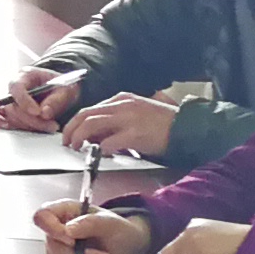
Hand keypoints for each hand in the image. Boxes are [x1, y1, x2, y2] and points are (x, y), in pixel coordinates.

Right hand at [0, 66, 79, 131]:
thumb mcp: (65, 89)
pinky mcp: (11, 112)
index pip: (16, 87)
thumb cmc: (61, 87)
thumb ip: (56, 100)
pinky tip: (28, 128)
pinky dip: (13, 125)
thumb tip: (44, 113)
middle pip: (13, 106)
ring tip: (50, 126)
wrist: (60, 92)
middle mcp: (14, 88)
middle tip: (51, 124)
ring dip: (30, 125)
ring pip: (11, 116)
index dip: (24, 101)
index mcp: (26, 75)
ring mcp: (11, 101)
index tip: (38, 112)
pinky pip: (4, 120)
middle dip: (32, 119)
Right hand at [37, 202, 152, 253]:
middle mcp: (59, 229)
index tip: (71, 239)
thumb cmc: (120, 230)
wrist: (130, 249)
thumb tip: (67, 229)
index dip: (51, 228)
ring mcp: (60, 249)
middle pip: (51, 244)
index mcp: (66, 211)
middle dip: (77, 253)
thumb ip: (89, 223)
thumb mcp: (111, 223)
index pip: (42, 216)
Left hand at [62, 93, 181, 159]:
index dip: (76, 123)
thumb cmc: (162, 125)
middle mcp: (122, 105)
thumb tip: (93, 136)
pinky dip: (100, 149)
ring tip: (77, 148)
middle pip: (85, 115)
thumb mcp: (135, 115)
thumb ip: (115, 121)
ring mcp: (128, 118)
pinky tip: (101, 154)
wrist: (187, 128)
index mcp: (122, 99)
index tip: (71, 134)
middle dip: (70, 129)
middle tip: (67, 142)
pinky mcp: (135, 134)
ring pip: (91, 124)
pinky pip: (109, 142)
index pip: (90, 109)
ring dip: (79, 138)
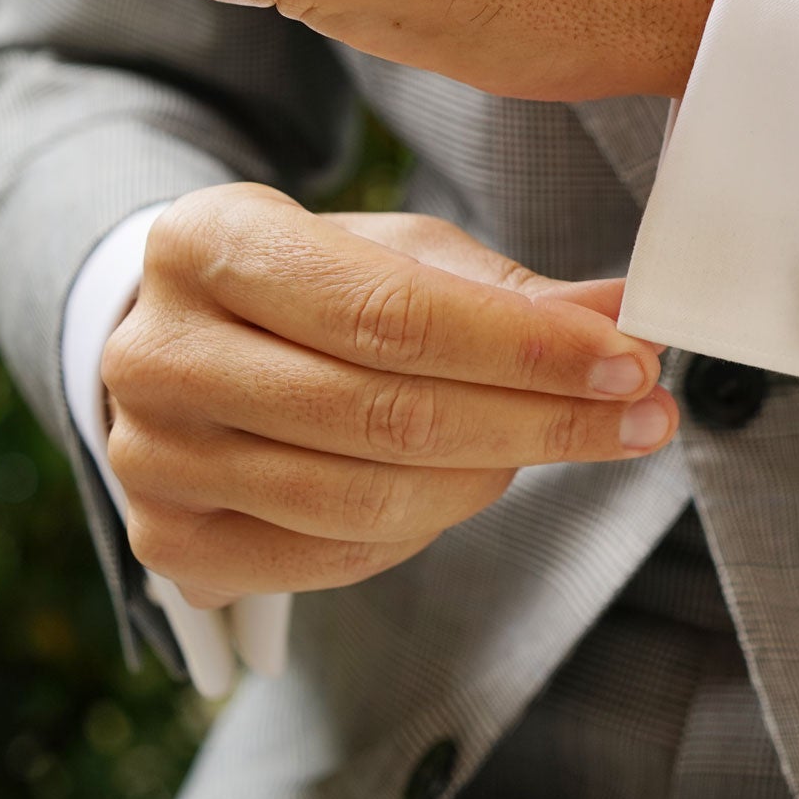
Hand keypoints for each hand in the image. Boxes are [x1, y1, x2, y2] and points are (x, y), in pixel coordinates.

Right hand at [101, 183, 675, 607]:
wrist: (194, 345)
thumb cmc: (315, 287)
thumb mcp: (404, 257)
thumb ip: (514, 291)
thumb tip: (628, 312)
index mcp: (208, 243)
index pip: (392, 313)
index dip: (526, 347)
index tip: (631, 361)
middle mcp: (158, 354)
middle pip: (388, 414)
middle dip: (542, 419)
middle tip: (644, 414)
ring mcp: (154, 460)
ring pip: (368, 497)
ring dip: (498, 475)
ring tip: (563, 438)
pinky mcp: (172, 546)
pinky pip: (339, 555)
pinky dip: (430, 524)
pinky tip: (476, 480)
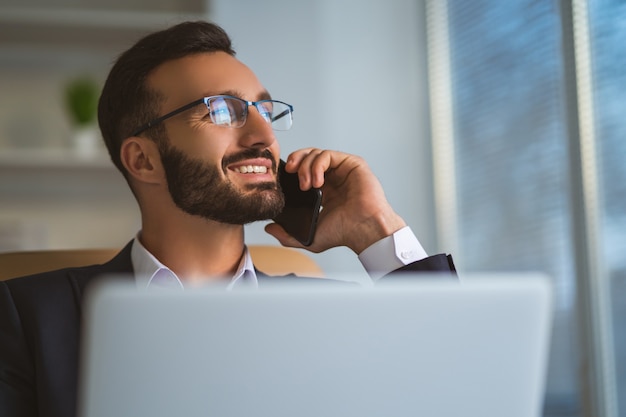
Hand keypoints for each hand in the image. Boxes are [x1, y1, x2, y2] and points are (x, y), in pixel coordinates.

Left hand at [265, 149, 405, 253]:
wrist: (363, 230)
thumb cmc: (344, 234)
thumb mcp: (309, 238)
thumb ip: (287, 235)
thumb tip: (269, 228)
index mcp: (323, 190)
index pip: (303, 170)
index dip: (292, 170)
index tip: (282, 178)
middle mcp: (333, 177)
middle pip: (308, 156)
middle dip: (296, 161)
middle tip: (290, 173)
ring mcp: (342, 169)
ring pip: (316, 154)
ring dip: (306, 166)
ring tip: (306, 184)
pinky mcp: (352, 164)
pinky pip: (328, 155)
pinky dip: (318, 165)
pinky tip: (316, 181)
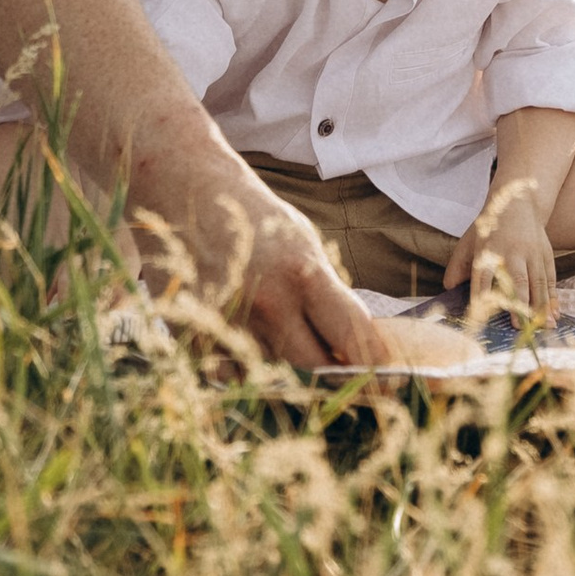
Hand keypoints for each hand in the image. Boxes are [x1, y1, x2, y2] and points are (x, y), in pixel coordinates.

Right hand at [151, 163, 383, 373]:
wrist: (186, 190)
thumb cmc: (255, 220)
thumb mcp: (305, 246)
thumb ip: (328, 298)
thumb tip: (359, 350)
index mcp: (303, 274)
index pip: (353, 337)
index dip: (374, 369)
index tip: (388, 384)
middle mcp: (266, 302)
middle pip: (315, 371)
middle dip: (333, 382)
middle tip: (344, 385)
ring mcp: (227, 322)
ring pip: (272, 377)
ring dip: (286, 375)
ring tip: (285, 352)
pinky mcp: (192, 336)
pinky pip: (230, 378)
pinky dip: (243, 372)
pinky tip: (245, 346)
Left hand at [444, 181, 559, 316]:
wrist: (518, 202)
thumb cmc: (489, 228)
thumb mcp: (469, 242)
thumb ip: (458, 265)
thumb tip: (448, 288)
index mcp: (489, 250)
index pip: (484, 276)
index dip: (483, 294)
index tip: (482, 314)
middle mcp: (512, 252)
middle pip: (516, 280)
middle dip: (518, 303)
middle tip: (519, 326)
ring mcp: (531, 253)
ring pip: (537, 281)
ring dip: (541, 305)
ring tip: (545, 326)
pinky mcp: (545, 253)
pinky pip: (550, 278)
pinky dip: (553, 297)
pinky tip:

● THE PROBLEM
Please return all of the material above exactly, minus any pictures.

● SOLUTION TO THIS TASK
Hand keypoints for each hand in the image. Boxes are [x1, y1, x2, y2] and points are (x, y), in pixel coordinates.

Right hand at [0, 66, 79, 131]:
thumb mcp: (65, 89)
pinky mcp: (11, 112)
index pip: (16, 87)
thumb cmc: (61, 87)
thumb ip: (56, 100)
pinky tip: (28, 128)
pinky dip: (13, 125)
thumb tip: (44, 113)
middle pip: (13, 106)
ring tip: (50, 126)
wrist: (60, 92)
middle mcp: (14, 88)
middle tip: (51, 124)
ring dip: (30, 125)
ring pip: (11, 116)
index dip: (24, 101)
index mcp: (26, 75)
ring mcp: (11, 101)
index tip: (38, 112)
pinky pip: (4, 120)
middle dip: (32, 119)
Right hand at [37, 202, 152, 253]:
middle mcp: (59, 229)
index tip: (71, 239)
thumb cmc: (120, 230)
wrist: (130, 249)
thumb tip: (67, 229)
index dip: (51, 228)
ring mcp: (60, 249)
middle pip: (51, 244)
index mcp: (66, 211)
middle dip: (77, 253)
thumb ip: (89, 223)
thumb mcp: (111, 223)
index pip: (42, 216)
Left hand at [62, 93, 181, 159]:
index dip: (76, 123)
thumb cmc: (162, 125)
middle mcp: (122, 105)
thumb tip: (93, 136)
pinky dip: (100, 149)
ring tip: (77, 148)
middle pip: (85, 115)
thumb mcp: (135, 115)
thumb ip: (115, 121)
ring mcp: (128, 118)
pinky tip: (101, 154)
wrist: (187, 128)
index mcp: (122, 99)
index tip: (71, 134)
middle dip: (70, 129)
middle tip: (67, 142)
pinky mcp: (135, 134)
ring pip: (91, 124)
pinky pip: (109, 142)
index pip: (90, 109)
ring dip: (79, 138)
Hand keypoints for each hand in the image. Boxes are [x1, y1, x2, y2] and points are (x, y), in pixel coordinates.

Right hand at [101, 183, 675, 607]:
wrist: (194, 345)
thumb cmc: (315, 287)
thumb mcp: (404, 257)
thumb ip: (514, 291)
thumb tip: (628, 312)
index mcp: (208, 243)
index pip: (392, 313)
index dip: (526, 347)
index tip: (631, 361)
middle mcp: (158, 354)
middle pip: (388, 414)
middle dip: (542, 419)
middle tip: (644, 414)
ring mcp: (154, 460)
ring pip: (368, 497)
ring dip: (498, 475)
ring tip: (563, 438)
pinky mcp: (172, 546)
pinky pip: (339, 555)
pinky dip: (430, 524)
pinky tip: (476, 480)
Hand keypoints for each hand in the image. Boxes are [x1, y1, x2, y2] and points are (x, y), in pixel coordinates.

Left hand at [265, 149, 405, 253]:
wrist: (363, 230)
thumb cmc: (344, 234)
thumb mcp: (309, 238)
thumb ip: (287, 235)
thumb tip: (269, 228)
index mcp: (323, 190)
index pip: (303, 170)
index dip: (292, 170)
index tip: (282, 178)
middle mcp: (333, 177)
middle pip: (308, 156)
middle dip: (296, 161)
middle tip: (290, 173)
ring mcp: (342, 169)
ring pip: (316, 154)
ring dip: (306, 166)
ring tip: (306, 184)
pinky mcp: (352, 164)
pinky pip: (328, 155)
pinky dip: (318, 165)
pinky tip: (316, 181)
Hand keypoints for each hand in the image. Boxes are [x1, y1, x2, y2] and points are (x, y), in pixel coordinates.

Right hand at [151, 163, 383, 373]:
wrist: (186, 190)
thumb cmc: (255, 220)
thumb mcp: (305, 246)
thumb ip: (328, 298)
thumb tip: (359, 350)
index mcp: (303, 274)
index pip: (353, 337)
index dip: (374, 369)
index tip: (388, 384)
middle mcp: (266, 302)
middle pip: (315, 371)
middle dip: (333, 382)
middle tip: (344, 385)
ring mcp: (227, 322)
ring pip: (272, 377)
ring dip: (286, 375)
ring tip: (285, 352)
pinky mcp: (192, 336)
pinky pip: (230, 378)
pinky dip: (243, 372)
pinky tip: (245, 346)
Left hand at [444, 181, 559, 316]:
wrist: (518, 202)
thumb cmc: (489, 228)
thumb mcp: (469, 242)
thumb ip: (458, 265)
thumb tip: (448, 288)
index mcp: (489, 250)
index pip: (484, 276)
index dip: (483, 294)
index tip: (482, 314)
middle mcp: (512, 252)
middle pip: (516, 280)
middle dip: (518, 303)
middle tip: (519, 326)
ring mcp: (531, 253)
ring pip: (537, 281)
ring dip: (541, 305)
ring tip: (545, 326)
pinky mcp: (545, 253)
pinky pip: (550, 278)
pinky dip: (553, 297)
pinky tip:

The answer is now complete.